'Head Gas'is the first New York exhibition by Enrico David, an Italian artist based in Berlin. The normally cheeky art prankster decided to sober up a bit to create this new body of acrylic work, which debuts at the New Museums' recent addition'Studio 231. In this rare and wonderful show, David presents us with a bevy of bright, haunting acrylic pieces that were created through the light touch of a brush or a few soft swipes from a sponge. As it says on the website, "David's imagery suggests bodies at the point of apparition or dissolution'beings that cannot be contained or consumed, perhaps only passed through, and reluctantly present." We asked the enigmatic artist a few questions about his work, and his responses are below.
HuffPost Arts: How are your pieces similar to performances?
ED: In a sense I one could say that every creative act responds to the staging of a drama, the making of something visible, whether that is evoked through a narrative structure or by the properties of materials employed and the way they are put together. The destiny of the figure in my work has often been one of embodiment, role-play, to the point of observing that same body struggling to recognize itself.
HuffPost Arts: How did you make the switch to pure paint, and how did you come up with your new paravents?
ED: My experience of responding to the impulse of making an image does not always coincide with a clear destination for that image to exist. The possibility of painting is something that I have made use of all along in my work, at times as a way to represent sculptures that I could not see clearly enough as objects, or vice versa. I am interested in the properties inherent to the materials involved in painting'pigments, canvas and their relationship to scale and objects. This somehow is also how the paravents came to be. There is a weakness that I experience in the face of the possibility of painting an image, and that is something that I find necessary, useful and fascinating.
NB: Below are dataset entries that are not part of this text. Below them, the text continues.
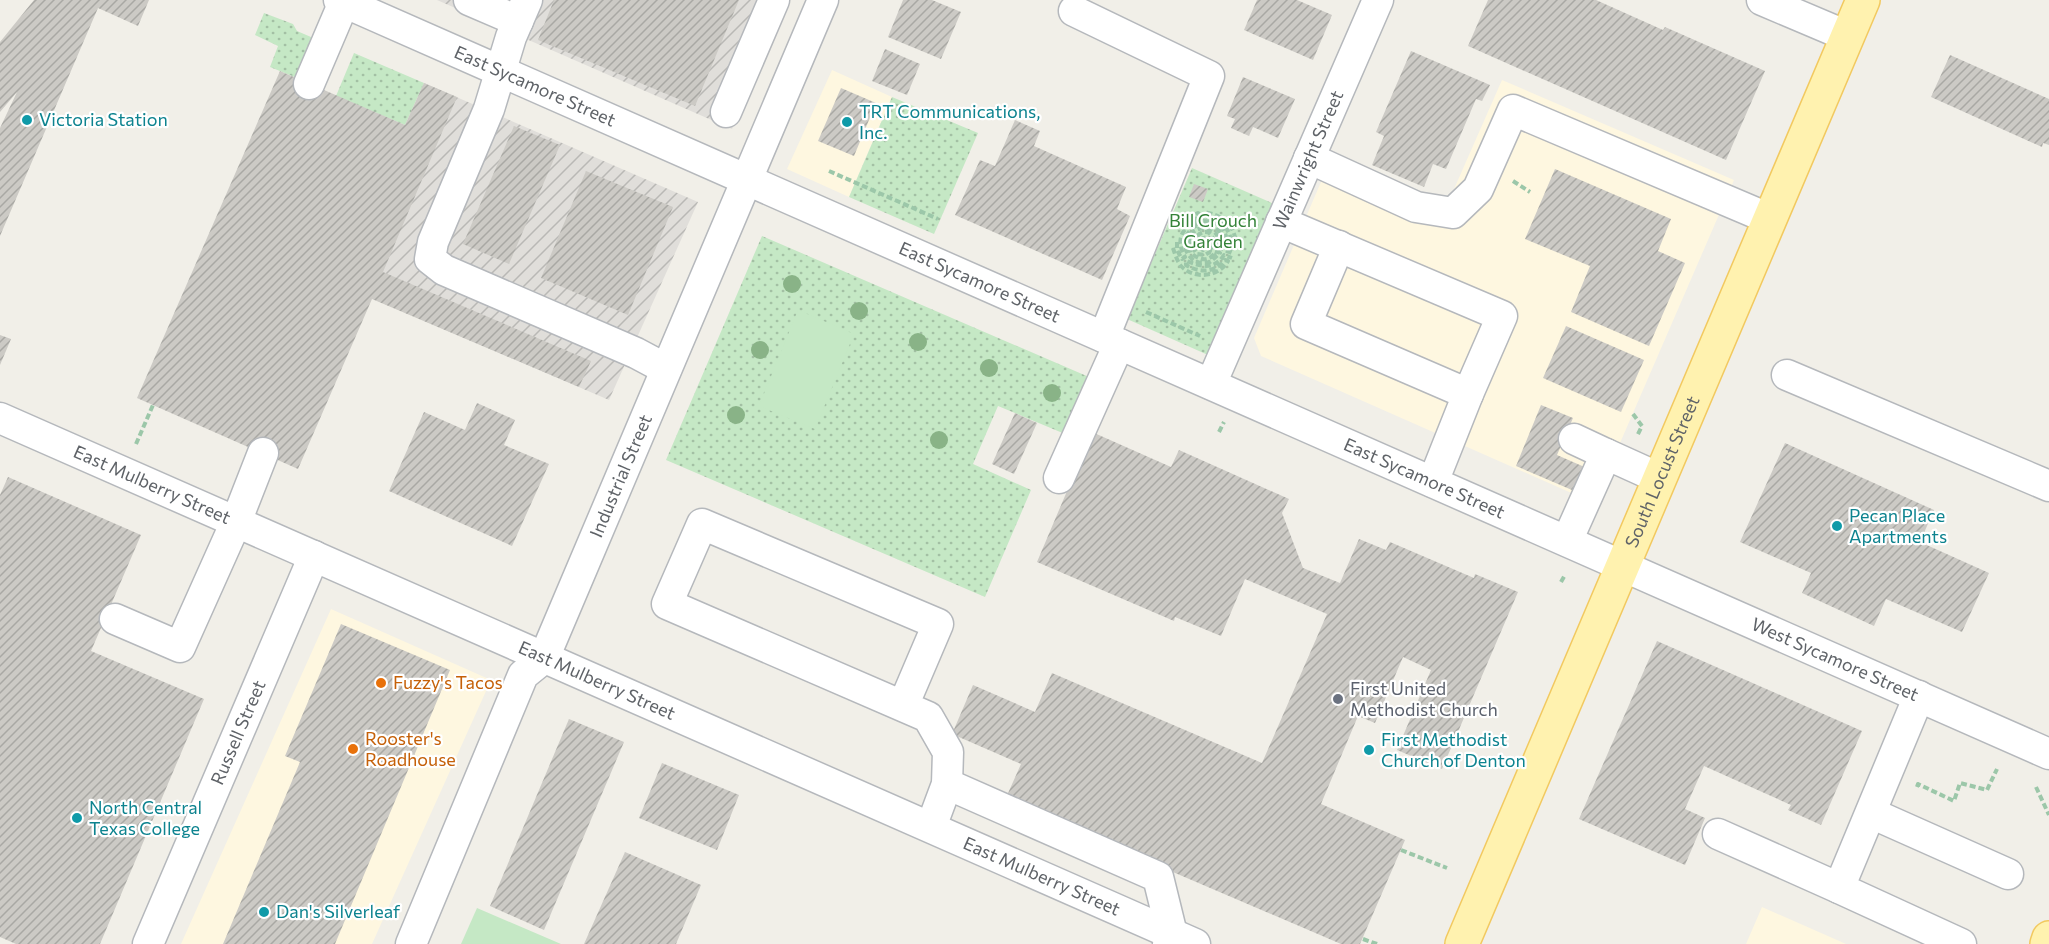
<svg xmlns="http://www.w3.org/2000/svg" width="2049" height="944" font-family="Commissioner,sans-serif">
	<defs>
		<pattern id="industrial-furrows" width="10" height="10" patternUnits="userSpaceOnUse" patternTransform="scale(1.5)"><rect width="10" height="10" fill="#e0deda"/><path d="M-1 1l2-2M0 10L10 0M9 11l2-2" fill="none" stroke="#b9b8b5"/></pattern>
		<pattern id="grass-dots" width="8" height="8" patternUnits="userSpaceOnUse" patternTransform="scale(1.5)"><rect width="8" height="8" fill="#c5e8c5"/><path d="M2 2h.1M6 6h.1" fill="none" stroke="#a3c0a4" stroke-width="1.8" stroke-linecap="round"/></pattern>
		<pattern id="building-hatch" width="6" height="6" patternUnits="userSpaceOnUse" patternTransform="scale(1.5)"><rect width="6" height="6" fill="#cccac5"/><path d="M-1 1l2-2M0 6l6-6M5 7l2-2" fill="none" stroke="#a9a8a4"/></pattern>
	</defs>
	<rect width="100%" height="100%" fill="#f1efe8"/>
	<g fill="#fef7e0">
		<path d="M832 70 892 97 849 197 787 169Z"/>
		<path d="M1502 80 1734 180 1594 503 1261 356 1254 338 1333 154 1447 205Z"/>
		<path d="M331 609 491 680 372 944H181Z"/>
		<path d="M1762 907 1846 944H1746Z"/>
	</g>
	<g fill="url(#industrial-furrows)">
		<path d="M437 0H788L732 129Z"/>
		<path d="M424 83 698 202 609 400 338 284Z"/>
	</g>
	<g fill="url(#grass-dots)">
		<path d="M264 13 293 24 297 31 318 40 302 80 270 67 278 46 255 35Z"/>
		<path d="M354 53 424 83 405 125 336 96Z"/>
		<path d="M892 97 978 133 934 234 849 197Z"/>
		<path d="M1192 168 1274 204 1208 355 1127 319Z"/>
		<path d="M762 236 1089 377 1065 434 998 406 973 464 1031 490 985 597 666 460Z"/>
	</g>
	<g fill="#c5e8c5">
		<path d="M798 310 854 334 815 429 759 406Z"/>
		<path d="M477 908 561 944H461Z"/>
	</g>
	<g fill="url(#building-hatch)">
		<path d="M34 0H149L138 26 98 8 0 236V128L17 92 0 112V42Z"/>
		<path d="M554 0H739L695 106 538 40Z"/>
		<path d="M903 0H932L961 12 941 59 888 37Z"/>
		<path d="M1257 0H1297L1332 15 1313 60 1244 30Z"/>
		<path d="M1488 0H1596L1663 30 1665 27 1765 71 1726 160 1468 46Z"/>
		<path d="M885 49 920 64 907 95 872 81Z"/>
		<path d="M1411 51 1490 85 1482 101 1476 99 1446 169 1433 164 1424 187 1372 165 1384 136 1376 132Z"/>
		<path d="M1950 55 2049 99V145L2043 143 2042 147 1931 97Z"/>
		<path d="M280 71 405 125 424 83 457 97 383 272 591 361 579 387 372 299 298 469 137 398Z"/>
		<path d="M1243 77 1295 99 1278 138 1253 127 1249 136 1231 128 1235 119 1227 116Z"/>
		<path d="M841 88 876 103 854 156 818 141Z"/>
		<path d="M1015 120 1040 131 1034 146 1126 187 1117 209 1130 216 1102 280 955 215 980 160 995 166Z"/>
		<path d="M514 126 560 145 509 264 463 244Z"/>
		<path d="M1555 169 1671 219 1658 251 1685 263 1649 346 1571 312 1590 266 1525 239Z"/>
		<path d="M586 171 673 207 628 315 541 278Z"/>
		<path d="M1194 184 1208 189 1203 202 1189 197Z"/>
		<path d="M1566 326 1644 360 1621 412 1543 378Z"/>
		<path d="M0 335 11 339 0 365Z"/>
		<path d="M477 403 515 420 504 445 549 464 512 546 389 491 424 412 465 430Z"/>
		<path d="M1541 405 1573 418 1557 455 1589 469 1579 493 1516 466Z"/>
		<path d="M1015 413 1037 423 1014 474 992 464Z"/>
		<path d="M1092 432 1171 467 1179 450 1289 499 1282 513 1303 568 1340 583 1359 539 1386 550 1390 542 1474 578 1475 574 1518 592 1442 769 1397 750 1431 670 1403 657 1375 723 1358 716 1321 804 1405 840 1360 944H1341L1005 800 1021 764 952 734 973 685 1035 712 1052 673 1262 763 1327 614 1245 579 1221 636 1175 617 1174 621 1037 562Z"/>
		<path d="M1785 443 1934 510 1920 542 1989 573 1962 632 1886 599 1874 626 1802 593 1811 573 1740 542Z"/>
		<path d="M8 477 141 535 91 651 204 699 100 944H16L0 937V495Z"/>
		<path d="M341 624 450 670 335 944H223L300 762 285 756Z"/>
		<path d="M1657 641 1862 731 1821 825 1788 810 1791 805 1704 766 1685 809 1705 818 1685 865 1579 819Z"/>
		<path d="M569 719 624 742 544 930 490 906Z"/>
		<path d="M662 763 739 795 717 850 639 818Z"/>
		<path d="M625 852 701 885 676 944H584Z"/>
	</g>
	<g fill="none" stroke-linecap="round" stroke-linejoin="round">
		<g stroke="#b5b8bc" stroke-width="33">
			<g id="minor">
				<path id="s1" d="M339 0 2049 754"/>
				<path d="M469 0 518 21"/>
				<path d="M527 0 511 37 489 109 433 242 430 259 444 270 636 353 666 369"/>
				<path d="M1762 0 1847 36"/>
				<path d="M1074 11 1209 76 1104 337"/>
				<path d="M309 84 344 2"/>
				<path d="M726 112 774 0"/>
				<path d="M1309 158 1416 207 1453 213 1478 189 1513 110 1770 219"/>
				<path d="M1281 222 1502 316 1468 394 1433 482"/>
				<path d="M1339 246 1306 324 1468 394"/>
				<path d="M1787 375 2049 486"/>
				<path id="s2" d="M1211 384 1378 0"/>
				<path id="s3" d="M0 418 1195 944"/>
				<path d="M1574 439 1606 454"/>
				<path d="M1059 478 1119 344"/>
				<path d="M1567 541 1606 454 1659 478"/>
				<path d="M115 619 180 647 236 522 263 453"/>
				<path d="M1919 696 1839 888 1961 944"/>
				<path d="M903 706 938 624 702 524 667 604 928 717 948 752 947 784 931 827"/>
				<path d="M947 784 1158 877 1172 934 1168 944"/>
				<path d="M1871 813 2008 874"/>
				<path d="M1718 834 1839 888"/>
				<path id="s4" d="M148 944 314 556"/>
				<path id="s5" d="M411 944 523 675 544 658 823 0"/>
			</g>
		</g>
		<g stroke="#f2c960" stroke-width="36">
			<g id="major">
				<path id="s6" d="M1462 944 1863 0"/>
				<path d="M2047 944 2049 938"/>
			</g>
		</g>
		<g stroke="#9cc7a9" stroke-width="4" stroke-dasharray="6 3" stroke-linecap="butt">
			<path d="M829 171 938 219"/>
			<path d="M1513 181 1530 192"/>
			<path d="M1184 225 1199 217V214L1198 213 1186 218"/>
			<path d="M1177 242V250L1182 259 1185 257C1162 217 1233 206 1226 247L1231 249C1233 231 1222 219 1205 216L1204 212C1222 215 1235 225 1236 244"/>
			<path d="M1203 242 1218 248C1226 221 1178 221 1191 253 1198 259 1207 263 1214 254L1210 252 1205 255 1197 254 1192 247C1195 231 1212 225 1214 243L1210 242 1207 237 1197 240V247L1203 250 1209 248 1220 253 1210 262C1196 266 1188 258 1184 245 1188 213 1229 220 1222 249L1234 254"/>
			<path d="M1173 248C1175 254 1177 261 1181 266 1194 280 1219 277 1228 261L1225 260C1215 273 1199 273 1186 265V261C1200 266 1214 271 1224 255L1232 258"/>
			<path d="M1146 312 1200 336"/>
			<path d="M1633 414 1642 426 1637 436"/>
			<path d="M1219 432 1224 422"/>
			<path d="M136 444 153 405"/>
			<path d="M1561 582 1565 575"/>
			<path d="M1917 787 1918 784 1954 801 1960 783 1987 790 1997 769"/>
			<path d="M2036 787 2049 815"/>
			<path d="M1401 850 1447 868"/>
			<path d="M1363 939 1377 944"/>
		</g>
		<use href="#minor" stroke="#fff" stroke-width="30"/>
		<use href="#major" stroke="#fff2af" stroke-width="33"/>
	</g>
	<g fill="#89b387">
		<circle cx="792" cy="284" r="9"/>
		<circle cx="859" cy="311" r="9"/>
		<circle cx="918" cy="342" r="9"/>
		<circle cx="760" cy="350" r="9"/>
		<circle cx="989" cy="368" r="9"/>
		<circle cx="1052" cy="393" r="9"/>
		<circle cx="736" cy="415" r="9"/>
		<circle cx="939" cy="440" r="9"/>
	</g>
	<g fill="#0f9aa8" stroke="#fff" stroke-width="2">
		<circle cx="27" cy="120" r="6"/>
		<circle cx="847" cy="122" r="6"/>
		<circle cx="1837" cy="526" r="6"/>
		<circle cx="1369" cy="750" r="6"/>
		<circle cx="77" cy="818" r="6"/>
		<circle cx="264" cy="912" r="6"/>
	</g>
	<g fill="#e8710a" stroke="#fff" stroke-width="2">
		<circle cx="381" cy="683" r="6"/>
		<circle cx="353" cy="749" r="6"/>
	</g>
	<circle fill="#6b7280" stroke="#fff" stroke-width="2" cx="1338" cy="699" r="6"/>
	<g text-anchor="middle" stroke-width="4.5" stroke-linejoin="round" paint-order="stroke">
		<g font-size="18" fill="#5f6368" stroke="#fff">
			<text dy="6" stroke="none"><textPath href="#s1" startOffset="214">East Sycamore Street</textPath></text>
			<text dy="6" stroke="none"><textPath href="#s2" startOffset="244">Wainwright Street</textPath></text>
			<text dy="6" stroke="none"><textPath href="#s1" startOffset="700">East Sycamore Street</textPath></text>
			<text dy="6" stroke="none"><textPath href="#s6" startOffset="513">South Locust Street</textPath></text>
			<text dy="6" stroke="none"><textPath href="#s5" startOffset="516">Industrial Street</textPath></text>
			<text dy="6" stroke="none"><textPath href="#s1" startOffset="1186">East Sycamore Street</textPath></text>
			<text dy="6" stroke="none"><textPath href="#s3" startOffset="166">East Mulberry Street</textPath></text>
			<text dy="6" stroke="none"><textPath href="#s1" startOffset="1635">West Sycamore Street</textPath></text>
			<text dy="6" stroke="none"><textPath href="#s3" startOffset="652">East Mulberry Street</textPath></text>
			<text dy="6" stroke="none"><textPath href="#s4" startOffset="230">Russell Street</textPath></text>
			<text dy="6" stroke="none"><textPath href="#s3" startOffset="1138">East Mulberry Street</textPath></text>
		</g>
		<g font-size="18" fill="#0d838f" stroke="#fff" text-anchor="start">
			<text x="859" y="118">TRT Communications,<tspan x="859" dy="21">Inc.</tspan></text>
			<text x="39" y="126">Victoria Station</text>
			<text x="1849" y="522">Pecan Place<tspan x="1849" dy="21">Apartments</tspan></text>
			<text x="1381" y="746">First Methodist<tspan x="1381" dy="21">Church of Denton</tspan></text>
			<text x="89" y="814">North Central<tspan x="89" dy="21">Texas College</tspan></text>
			<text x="276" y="918">Dan's Silverleaf</text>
		</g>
		<g font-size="18" fill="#348238" stroke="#fff">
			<text x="1213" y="227">Bill Crouch<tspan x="1213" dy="21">Garden</tspan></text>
		</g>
		<g font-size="18" fill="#c56008" stroke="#fff" text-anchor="start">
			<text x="393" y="689">Fuzzy's Tacos</text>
			<text x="365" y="745">Rooster's<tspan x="365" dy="21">Roadhouse</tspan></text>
		</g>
		<g font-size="18" fill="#5b616d" stroke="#fff" text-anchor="start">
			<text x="1350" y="695">First United<tspan x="1350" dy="21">Methodist Church</tspan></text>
		</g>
	</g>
</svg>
HuffPost Arts: What is your take on Gide's statement: "In art there are no problems that are not sufficiently solved by the work of art itself"?
ED: Images present themselves without a language, and my default is to try and foster them with the linguistic and intellectual faculties that we tend to apply to everything else. In a sense we approach the experience of art with a set of references that most of the time have very little'if anything'to do with what the image proposes in its essence. One could say that looking at art is a way to test our capacity to prove ourselves wrong over and over.